• **INSTRUCTION**
Carry on the passage about Ethereum and its Smart Contracts, starting right after its last sentence.

Ethereum’s lifeblood is Ether, which is a tradeable commodity, a crypto token of sorts, and also currency that can be used to pay for transaction fees and other services. Ether currently stands as the second most valuable form of digital currency, racking up a market capitalization of almost $28bn. Ethereum trails behind Bitcoin’s $65-66bn, but it’s catching up fast.
Ethereum also has another ace up its digital sleeve: Smart Contracts.
These entities are computer programs (called ‘autonomous agents’ in an Ethereum White Paper) that work independently to facilitate the exchange of money, property, or any other tradeable commodity of value. Smart Contracts are designed to handle
every aspect of the transaction, and to automatically execute when certain parameters are met.

• **DATASET EXTRACT**

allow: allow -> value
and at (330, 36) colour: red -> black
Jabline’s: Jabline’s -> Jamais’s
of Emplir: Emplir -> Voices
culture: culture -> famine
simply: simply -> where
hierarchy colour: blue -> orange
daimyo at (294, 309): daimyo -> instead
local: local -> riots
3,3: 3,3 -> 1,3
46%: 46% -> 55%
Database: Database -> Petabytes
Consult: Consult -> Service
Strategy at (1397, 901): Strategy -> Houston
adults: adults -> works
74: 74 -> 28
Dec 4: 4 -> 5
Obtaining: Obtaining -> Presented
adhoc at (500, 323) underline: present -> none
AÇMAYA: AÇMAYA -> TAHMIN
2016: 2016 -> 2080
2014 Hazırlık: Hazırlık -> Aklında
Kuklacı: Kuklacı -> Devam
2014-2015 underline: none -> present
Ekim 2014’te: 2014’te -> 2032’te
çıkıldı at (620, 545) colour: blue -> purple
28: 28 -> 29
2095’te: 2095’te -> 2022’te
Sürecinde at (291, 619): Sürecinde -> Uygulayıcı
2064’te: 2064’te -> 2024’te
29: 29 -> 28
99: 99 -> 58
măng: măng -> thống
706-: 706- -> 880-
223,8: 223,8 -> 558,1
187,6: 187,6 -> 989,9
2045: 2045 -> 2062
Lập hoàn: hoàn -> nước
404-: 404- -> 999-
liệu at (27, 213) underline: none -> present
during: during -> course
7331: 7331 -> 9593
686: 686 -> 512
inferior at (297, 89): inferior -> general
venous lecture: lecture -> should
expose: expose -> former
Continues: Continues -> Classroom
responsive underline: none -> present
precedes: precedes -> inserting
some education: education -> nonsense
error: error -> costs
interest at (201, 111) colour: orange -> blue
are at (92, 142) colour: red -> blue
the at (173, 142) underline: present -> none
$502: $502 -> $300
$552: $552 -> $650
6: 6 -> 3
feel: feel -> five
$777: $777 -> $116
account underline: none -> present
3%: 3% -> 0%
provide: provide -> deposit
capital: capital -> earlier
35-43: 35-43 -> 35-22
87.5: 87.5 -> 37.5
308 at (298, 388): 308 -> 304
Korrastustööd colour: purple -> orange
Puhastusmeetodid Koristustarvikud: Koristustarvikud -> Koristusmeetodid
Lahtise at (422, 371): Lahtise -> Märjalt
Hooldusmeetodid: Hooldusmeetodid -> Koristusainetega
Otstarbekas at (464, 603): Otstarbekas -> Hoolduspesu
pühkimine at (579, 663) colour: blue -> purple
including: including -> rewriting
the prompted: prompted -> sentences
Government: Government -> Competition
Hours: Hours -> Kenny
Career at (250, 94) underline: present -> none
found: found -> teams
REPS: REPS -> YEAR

• **THE RESULT**
Smart Contracts are not without weaknesses, however. Since they are designed and written by humans, they are inherently open to errors and bugs which may lead to disastrous consequences. And because the very decentralized nature of the blockchain, if a Smart Contract goes bad, there is no single control point to contain the problem.
Conclusion: In the cryptocurrency world, no one is king -yet
The blockchain ecosystem is vast, and over populated. Bitcoin and Ethereum are far from the only dwellers there. An estimated 800 independent cryptocurrencies are vying for a slice of the digital pie, and only time and natural selection will determine which ones survive and which ones are confined to the digital charnel house.
Right now, Bitcoin and Ethereum lead the race, and their purpose and raison d’etre are not mutually exclusive. Both entities have their uses, their strengths and weaknesses, and more importantly, a chance to stay in the cryptocurrency game.